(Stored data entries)
* * * * * * *
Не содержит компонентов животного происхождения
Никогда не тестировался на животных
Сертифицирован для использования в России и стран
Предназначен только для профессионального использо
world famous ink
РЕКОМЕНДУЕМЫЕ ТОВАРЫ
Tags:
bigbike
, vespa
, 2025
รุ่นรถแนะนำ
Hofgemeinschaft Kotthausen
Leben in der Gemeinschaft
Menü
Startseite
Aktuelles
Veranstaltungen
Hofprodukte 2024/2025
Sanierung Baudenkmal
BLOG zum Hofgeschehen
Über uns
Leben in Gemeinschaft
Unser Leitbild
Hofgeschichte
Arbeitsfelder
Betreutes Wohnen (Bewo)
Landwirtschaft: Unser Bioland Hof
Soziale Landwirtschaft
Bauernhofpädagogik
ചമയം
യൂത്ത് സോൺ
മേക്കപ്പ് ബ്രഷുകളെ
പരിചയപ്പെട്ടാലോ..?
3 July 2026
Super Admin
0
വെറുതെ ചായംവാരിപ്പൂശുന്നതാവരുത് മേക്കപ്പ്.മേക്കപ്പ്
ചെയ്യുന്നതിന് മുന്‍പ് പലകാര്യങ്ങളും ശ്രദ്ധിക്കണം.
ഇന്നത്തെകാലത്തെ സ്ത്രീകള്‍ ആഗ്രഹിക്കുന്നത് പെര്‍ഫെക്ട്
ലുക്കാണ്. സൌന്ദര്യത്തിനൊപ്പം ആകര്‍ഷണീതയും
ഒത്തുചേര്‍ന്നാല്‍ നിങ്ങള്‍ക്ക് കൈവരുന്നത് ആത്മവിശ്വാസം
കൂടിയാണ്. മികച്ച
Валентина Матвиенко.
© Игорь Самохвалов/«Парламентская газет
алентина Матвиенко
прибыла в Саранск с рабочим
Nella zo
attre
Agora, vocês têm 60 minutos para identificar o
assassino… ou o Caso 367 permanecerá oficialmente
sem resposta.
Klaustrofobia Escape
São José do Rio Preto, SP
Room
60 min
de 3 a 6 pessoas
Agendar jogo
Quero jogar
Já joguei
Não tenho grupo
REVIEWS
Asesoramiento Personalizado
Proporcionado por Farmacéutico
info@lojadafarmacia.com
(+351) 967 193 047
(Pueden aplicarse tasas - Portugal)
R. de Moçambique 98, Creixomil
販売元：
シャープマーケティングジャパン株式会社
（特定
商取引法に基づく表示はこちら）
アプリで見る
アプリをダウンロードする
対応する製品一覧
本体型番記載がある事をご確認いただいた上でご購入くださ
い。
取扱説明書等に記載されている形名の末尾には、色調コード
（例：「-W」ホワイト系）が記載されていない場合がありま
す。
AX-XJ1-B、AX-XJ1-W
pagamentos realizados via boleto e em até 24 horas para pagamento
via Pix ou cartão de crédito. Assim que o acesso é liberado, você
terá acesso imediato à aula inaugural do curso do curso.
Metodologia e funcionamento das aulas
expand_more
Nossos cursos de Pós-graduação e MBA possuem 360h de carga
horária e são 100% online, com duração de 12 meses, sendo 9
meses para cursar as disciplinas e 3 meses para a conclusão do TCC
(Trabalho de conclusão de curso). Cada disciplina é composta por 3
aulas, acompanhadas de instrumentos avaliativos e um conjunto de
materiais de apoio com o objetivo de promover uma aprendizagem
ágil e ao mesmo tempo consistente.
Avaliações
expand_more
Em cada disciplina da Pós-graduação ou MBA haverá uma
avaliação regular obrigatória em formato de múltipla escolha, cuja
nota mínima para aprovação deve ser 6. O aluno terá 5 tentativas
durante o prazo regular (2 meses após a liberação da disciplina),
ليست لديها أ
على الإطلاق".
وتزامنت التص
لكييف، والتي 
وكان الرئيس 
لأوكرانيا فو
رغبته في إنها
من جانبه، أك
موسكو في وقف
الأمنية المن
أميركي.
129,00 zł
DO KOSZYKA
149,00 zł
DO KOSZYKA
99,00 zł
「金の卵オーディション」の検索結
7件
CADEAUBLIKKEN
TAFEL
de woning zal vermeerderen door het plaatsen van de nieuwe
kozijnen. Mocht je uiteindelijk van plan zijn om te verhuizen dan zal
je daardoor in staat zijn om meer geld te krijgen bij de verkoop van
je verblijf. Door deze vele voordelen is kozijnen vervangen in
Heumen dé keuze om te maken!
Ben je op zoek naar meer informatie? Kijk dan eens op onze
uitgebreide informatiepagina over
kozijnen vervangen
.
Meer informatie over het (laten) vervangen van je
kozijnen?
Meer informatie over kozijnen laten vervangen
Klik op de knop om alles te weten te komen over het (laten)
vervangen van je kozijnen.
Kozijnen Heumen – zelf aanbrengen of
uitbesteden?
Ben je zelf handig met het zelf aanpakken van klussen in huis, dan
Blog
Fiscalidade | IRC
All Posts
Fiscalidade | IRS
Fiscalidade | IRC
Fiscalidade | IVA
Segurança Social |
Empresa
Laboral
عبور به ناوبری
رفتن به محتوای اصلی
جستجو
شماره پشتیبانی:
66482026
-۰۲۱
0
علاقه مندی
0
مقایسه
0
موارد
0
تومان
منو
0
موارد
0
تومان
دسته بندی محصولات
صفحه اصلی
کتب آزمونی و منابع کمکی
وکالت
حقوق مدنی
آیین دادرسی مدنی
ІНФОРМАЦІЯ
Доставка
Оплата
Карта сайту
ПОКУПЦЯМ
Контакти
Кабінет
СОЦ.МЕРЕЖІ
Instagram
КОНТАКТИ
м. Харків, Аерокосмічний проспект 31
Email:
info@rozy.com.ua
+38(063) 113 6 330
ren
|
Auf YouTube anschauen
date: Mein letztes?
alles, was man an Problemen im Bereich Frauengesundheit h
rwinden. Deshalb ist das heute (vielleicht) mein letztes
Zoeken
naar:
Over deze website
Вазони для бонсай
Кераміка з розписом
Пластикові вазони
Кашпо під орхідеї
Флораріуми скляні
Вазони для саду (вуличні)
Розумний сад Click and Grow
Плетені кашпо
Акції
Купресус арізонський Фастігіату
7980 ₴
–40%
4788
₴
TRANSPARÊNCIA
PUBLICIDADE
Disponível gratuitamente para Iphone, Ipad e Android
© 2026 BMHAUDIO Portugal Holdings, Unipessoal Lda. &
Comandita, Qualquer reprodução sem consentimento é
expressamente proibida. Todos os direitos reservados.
* * * * * * *
Task objective: Render every line of the data above as a numbered list, omitting any blank lines.

Written response:
1. Не содержит компонентов животного происхождения
2. Никогда не тестировался на животных
3. Сертифицирован для использования в России и стран
4. Предназначен только для профессионального использо
5. world famous ink
6. РЕКОМЕНДУЕМЫЕ ТОВАРЫ
7. Tags:
8. bigbike
9. , vespa
10. , 2025
11. รุ่นรถแนะนำ
12. Hofgemeinschaft Kotthausen
13. Leben in der Gemeinschaft
14. Menü
15. Startseite
16. Aktuelles
17. Veranstaltungen
18. Hofprodukte 2024/2025
19. Sanierung Baudenkmal
20. BLOG zum Hofgeschehen
21. Über uns
22. Leben in Gemeinschaft
23. Unser Leitbild
24. Hofgeschichte
25. Arbeitsfelder
26. Betreutes Wohnen (Bewo)
27. Landwirtschaft: Unser Bioland Hof
28. Soziale Landwirtschaft
29. Bauernhofpädagogik
30. ചമയം
31. യൂത്ത് സോൺ
32. മേക്കപ്പ് ബ്രഷുകളെ
33. പരിചയപ്പെട്ടാലോ..?
34. 3 July 2026
35. Super Admin
36. 0
37. വെറുതെ ചായംവാരിപ്പൂശുന്നതാവരുത് മേക്കപ്പ്.മേക്കപ്പ്
38. ചെയ്യുന്നതിന് മുന്‍പ് പലകാര്യങ്ങളും ശ്രദ്ധിക്കണം.
39. ഇന്നത്തെകാലത്തെ സ്ത്രീകള്‍ ആഗ്രഹിക്കുന്നത് പെര്‍ഫെക്ട്
40. ലുക്കാണ്. സൌന്ദര്യത്തിനൊപ്പം ആകര്‍ഷണീതയും
41. ഒത്തുചേര്‍ന്നാല്‍ നിങ്ങള്‍ക്ക് കൈവരുന്നത് ആത്മവിശ്വാസം
42. കൂടിയാണ്. മികച്ച
43. Валентина Матвиенко.
44. © Игорь Самохвалов/«Парламентская газет
45. алентина Матвиенко
46. прибыла в Саранск с рабочим
47. Nella zo
48. attre
49. Agora, vocês têm 60 minutos para identificar o
50. assassino… ou o Caso 367 permanecerá oficialmente
51. sem resposta.
52. Klaustrofobia Escape
53. São José do Rio Preto, SP
54. Room
55. 60 min
56. de 3 a 6 pessoas
57. Agendar jogo
58. Quero jogar
59. Já joguei
60. Não tenho grupo
61. REVIEWS
62. Asesoramiento Personalizado
63. Proporcionado por Farmacéutico
64. info@lojadafarmacia.com
65. (+351) 967 193 047
66. (Pueden aplicarse tasas - Portugal)
67. R. de Moçambique 98, Creixomil
68. 販売元：
69. シャープマーケティングジャパン株式会社
70. （特定
71. 商取引法に基づく表示はこちら）
72. アプリで見る
73. アプリをダウンロードする
74. 対応する製品一覧
75. 本体型番記載がある事をご確認いただいた上でご購入くださ
76. い。
77. 取扱説明書等に記載されている形名の末尾には、色調コード
78. （例：「-W」ホワイト系）が記載されていない場合がありま
79. す。
80. AX-XJ1-B、AX-XJ1-W
81. pagamentos realizados via boleto e em até 24 horas para pagamento
82. via Pix ou cartão de crédito. Assim que o acesso é liberado, você
83. terá acesso imediato à aula inaugural do curso do curso.
84. Metodologia e funcionamento das aulas
85. expand_more
86. Nossos cursos de Pós-graduação e MBA possuem 360h de carga
87. horária e são 100% online, com duração de 12 meses, sendo 9
88. meses para cursar as disciplinas e 3 meses para a conclusão do TCC
89. (Trabalho de conclusão de curso). Cada disciplina é composta por 3
90. aulas, acompanhadas de instrumentos avaliativos e um conjunto de
91. materiais de apoio com o objetivo de promover uma aprendizagem
92. ágil e ao mesmo tempo consistente.
93. Avaliações
94. expand_more
95. Em cada disciplina da Pós-graduação ou MBA haverá uma
96. avaliação regular obrigatória em formato de múltipla escolha, cuja
97. nota mínima para aprovação deve ser 6. O aluno terá 5 tentativas
98. durante o prazo regular (2 meses após a liberação da disciplina),
99. ليست لديها أ
100. على الإطلاق".
101. وتزامنت التص
102. لكييف، والتي 
103. وكان الرئيس 
104. لأوكرانيا فو
105. رغبته في إنها
106. من جانبه، أك
107. موسكو في وقف
108. الأمنية المن
109. أميركي.
110. 129,00 zł
111. DO KOSZYKA
112. 149,00 zł
113. DO KOSZYKA
114. 99,00 zł
115. 「金の卵オーディション」の検索結
116. 7件
117. CADEAUBLIKKEN
118. TAFEL
119. de woning zal vermeerderen door het plaatsen van de nieuwe
120. kozijnen. Mocht je uiteindelijk van plan zijn om te verhuizen dan zal
121. je daardoor in staat zijn om meer geld te krijgen bij de verkoop van
122. je verblijf. Door deze vele voordelen is kozijnen vervangen in
123. Heumen dé keuze om te maken!
124. Ben je op zoek naar meer informatie? Kijk dan eens op onze
125. uitgebreide informatiepagina over
126. kozijnen vervangen
127. .
128. Meer informatie over het (laten) vervangen van je
129. kozijnen?
130. Meer informatie over kozijnen laten vervangen
131. Klik op de knop om alles te weten te komen over het (laten)
132. vervangen van je kozijnen.
133. Kozijnen Heumen – zelf aanbrengen of
134. uitbesteden?
135. Ben je zelf handig met het zelf aanpakken van klussen in huis, dan
136. Blog
137. Fiscalidade | IRC
138. All Posts
139. Fiscalidade | IRS
140. Fiscalidade | IRC
141. Fiscalidade | IVA
142. Segurança Social |
143. Empresa
144. Laboral
145. عبور به ناوبری
146. رفتن به محتوای اصلی
147. جستجو
148. شماره پشتیبانی:
149. 66482026
150. -۰۲۱
151. 0
152. علاقه مندی
153. 0
154. مقایسه
155. 0
156. موارد
157. 0
158. تومان
159. منو
160. 0
161. موارد
162. 0
163. تومان
164. دسته بندی محصولات
165. صفحه اصلی
166. کتب آزمونی و منابع کمکی
167. وکالت
168. حقوق مدنی
169. آیین دادرسی مدنی
170. ІНФОРМАЦІЯ
171. Доставка
172. Оплата
173. Карта сайту
174. ПОКУПЦЯМ
175. Контакти
176. Кабінет
177. СОЦ.МЕРЕЖІ
178. Instagram
179. КОНТАКТИ
180. м. Харків, Аерокосмічний проспект 31
181. Email:
182. info@rozy.com.ua
183. +38(063) 113 6 330
184. ren
185. |
186. Auf YouTube anschauen
187. date: Mein letztes?
188. alles, was man an Problemen im Bereich Frauengesundheit h
189. rwinden. Deshalb ist das heute (vielleicht) mein letztes
190. Zoeken
191. naar:
192. Over deze website
193. Вазони для бонсай
194. Кераміка з розписом
195. Пластикові вазони
196. Кашпо під орхідеї
197. Флораріуми скляні
198. Вазони для саду (вуличні)
199. Розумний сад Click and Grow
200. Плетені кашпо
201. Акції
202. Купресус арізонський Фастігіату
203. 7980 ₴
204. –40%
205. 4788
206. ₴
207. TRANSPARÊNCIA
208. PUBLICIDADE
209. Disponível gratuitamente para Iphone, Ipad e Android
210. © 2026 BMHAUDIO Portugal Holdings, Unipessoal Lda. &
211. Comandita, Qualquer reprodução sem consentimento é
212. expressamente proibida. Todos os direitos reservados.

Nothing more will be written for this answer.